◆ Prompt ◆
What lines below contain the word "ringed"? Please pull each one out.

(Spatial grounding data)
◇ ◇ ◇ ◇ ◇ ◇ ◇
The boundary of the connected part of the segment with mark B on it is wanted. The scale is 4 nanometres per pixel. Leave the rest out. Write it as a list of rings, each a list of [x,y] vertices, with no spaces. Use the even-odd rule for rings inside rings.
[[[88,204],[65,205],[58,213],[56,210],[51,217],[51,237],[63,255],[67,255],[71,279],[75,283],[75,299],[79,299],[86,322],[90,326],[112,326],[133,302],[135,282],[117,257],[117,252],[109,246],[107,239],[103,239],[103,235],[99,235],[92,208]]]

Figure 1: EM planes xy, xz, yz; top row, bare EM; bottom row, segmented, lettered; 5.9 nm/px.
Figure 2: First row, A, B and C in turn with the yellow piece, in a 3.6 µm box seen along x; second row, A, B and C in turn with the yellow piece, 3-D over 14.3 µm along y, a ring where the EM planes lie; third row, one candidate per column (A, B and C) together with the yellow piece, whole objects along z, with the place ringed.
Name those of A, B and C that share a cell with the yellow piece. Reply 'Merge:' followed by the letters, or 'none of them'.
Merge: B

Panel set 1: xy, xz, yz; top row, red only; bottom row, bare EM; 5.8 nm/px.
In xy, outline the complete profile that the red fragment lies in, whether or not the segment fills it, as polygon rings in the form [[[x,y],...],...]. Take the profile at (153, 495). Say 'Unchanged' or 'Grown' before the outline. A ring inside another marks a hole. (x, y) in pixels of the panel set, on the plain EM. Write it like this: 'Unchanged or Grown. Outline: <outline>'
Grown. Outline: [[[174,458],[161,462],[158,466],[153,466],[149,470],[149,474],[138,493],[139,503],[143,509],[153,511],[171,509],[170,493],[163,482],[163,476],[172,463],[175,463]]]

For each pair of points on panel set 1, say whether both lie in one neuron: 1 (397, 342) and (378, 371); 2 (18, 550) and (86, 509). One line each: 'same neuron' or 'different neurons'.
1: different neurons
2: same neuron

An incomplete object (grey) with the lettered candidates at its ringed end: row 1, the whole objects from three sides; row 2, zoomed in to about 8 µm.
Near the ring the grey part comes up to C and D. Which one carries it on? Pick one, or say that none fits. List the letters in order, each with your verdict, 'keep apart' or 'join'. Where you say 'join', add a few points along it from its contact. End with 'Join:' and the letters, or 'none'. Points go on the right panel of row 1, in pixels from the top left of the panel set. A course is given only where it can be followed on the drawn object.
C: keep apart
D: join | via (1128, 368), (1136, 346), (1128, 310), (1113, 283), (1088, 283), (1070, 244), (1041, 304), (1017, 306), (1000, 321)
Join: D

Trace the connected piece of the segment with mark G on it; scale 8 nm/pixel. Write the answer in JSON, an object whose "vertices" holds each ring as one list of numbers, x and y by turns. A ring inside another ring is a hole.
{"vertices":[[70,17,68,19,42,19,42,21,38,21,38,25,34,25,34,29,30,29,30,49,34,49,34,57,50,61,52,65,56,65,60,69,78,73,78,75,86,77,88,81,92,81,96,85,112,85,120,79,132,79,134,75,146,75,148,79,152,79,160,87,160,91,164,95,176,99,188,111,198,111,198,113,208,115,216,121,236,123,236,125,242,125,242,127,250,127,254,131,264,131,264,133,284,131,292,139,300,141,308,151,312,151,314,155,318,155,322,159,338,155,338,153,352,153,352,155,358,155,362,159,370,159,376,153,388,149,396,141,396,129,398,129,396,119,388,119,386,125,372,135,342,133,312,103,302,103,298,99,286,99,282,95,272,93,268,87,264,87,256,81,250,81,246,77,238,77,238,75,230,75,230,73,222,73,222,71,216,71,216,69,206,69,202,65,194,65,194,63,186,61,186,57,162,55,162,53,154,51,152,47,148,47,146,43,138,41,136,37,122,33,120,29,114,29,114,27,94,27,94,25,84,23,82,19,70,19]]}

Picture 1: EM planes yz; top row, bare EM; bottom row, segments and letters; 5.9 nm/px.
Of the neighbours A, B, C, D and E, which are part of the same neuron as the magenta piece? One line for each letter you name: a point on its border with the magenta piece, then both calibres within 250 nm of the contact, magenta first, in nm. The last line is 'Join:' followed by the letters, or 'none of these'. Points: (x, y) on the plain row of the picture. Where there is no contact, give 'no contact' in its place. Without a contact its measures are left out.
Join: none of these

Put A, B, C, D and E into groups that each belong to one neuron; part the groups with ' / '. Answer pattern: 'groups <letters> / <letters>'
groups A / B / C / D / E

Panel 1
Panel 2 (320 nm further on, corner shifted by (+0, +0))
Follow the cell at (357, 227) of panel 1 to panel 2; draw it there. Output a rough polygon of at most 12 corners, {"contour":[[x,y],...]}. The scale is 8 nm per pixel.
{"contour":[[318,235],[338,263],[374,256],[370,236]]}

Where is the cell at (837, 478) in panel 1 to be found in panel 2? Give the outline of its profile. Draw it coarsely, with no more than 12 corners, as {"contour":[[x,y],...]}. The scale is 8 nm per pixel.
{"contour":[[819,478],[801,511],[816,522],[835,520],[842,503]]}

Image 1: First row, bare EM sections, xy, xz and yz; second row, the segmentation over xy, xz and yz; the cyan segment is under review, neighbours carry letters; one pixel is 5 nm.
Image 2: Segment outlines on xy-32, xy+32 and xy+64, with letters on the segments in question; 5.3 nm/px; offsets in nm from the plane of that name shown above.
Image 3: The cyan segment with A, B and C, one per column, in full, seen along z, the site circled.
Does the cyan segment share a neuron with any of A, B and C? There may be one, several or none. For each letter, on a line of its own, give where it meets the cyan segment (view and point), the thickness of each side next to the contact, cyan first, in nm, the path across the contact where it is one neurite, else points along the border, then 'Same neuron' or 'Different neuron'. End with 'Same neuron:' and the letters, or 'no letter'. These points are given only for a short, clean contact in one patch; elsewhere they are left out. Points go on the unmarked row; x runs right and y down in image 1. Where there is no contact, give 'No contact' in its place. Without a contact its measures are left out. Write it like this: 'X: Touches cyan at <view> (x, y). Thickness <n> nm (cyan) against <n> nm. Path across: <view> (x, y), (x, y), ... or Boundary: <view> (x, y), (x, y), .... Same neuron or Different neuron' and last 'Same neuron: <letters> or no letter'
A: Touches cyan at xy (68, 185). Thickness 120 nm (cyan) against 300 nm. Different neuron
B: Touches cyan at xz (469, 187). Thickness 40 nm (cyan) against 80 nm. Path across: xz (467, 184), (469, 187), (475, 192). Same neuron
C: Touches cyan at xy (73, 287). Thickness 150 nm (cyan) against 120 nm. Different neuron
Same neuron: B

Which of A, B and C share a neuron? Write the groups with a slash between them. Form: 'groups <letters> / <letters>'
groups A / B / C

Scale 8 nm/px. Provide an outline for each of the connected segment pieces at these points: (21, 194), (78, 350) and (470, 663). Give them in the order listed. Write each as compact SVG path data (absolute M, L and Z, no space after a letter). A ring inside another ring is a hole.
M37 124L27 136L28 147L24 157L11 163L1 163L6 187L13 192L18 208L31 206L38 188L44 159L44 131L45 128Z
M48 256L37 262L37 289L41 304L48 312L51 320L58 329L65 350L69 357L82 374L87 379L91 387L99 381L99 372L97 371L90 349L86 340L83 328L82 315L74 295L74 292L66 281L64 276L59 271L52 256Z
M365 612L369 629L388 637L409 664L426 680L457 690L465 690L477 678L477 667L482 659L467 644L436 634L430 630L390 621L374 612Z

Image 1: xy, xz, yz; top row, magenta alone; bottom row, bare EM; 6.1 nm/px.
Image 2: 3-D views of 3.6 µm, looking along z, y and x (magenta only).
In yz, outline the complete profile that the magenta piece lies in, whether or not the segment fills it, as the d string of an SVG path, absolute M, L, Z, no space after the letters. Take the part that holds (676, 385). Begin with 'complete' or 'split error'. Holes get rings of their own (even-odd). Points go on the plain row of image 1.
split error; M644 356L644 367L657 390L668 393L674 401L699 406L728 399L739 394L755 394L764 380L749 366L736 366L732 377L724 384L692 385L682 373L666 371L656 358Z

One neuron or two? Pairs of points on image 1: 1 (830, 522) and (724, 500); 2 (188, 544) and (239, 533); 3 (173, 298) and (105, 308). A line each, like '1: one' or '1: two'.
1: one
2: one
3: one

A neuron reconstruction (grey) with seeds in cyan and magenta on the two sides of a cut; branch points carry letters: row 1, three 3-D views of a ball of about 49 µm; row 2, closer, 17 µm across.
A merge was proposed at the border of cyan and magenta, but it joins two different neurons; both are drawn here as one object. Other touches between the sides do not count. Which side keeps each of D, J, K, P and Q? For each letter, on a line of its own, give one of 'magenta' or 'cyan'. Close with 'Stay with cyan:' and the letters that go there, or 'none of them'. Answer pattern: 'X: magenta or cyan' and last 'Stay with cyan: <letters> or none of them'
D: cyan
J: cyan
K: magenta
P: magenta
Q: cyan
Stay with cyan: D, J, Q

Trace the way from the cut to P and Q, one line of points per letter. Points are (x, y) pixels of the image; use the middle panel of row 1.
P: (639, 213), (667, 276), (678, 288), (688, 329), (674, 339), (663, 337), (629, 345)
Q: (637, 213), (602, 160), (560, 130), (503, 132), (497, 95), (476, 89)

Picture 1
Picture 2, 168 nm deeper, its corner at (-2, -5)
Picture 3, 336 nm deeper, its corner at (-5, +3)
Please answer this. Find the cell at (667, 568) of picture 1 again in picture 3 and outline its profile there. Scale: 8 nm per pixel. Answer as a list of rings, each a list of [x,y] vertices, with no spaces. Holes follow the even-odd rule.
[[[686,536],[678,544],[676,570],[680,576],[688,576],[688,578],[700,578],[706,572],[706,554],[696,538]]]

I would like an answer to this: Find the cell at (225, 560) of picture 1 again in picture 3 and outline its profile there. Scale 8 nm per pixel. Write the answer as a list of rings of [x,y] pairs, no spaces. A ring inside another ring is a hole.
◇ ◇ ◇ ◇ ◇ ◇ ◇
◆ Result ◆
Figure 2: First row, A, B and C in turn with the yellow piece, in a 3.6 µm box seen along x; second row, A, B and C in turn with the yellow piece, 3-D over 14.3 µm along y, a ring where the EM planes lie; third row, one candidate per column (A, B and C) together with the yellow piece, whole objects along z, with the place ringed.
An incomplete object (grey) with the lettered candidates at its ringed end: row 1, the whole objects from three sides; row 2, zoomed in to about 8 µm.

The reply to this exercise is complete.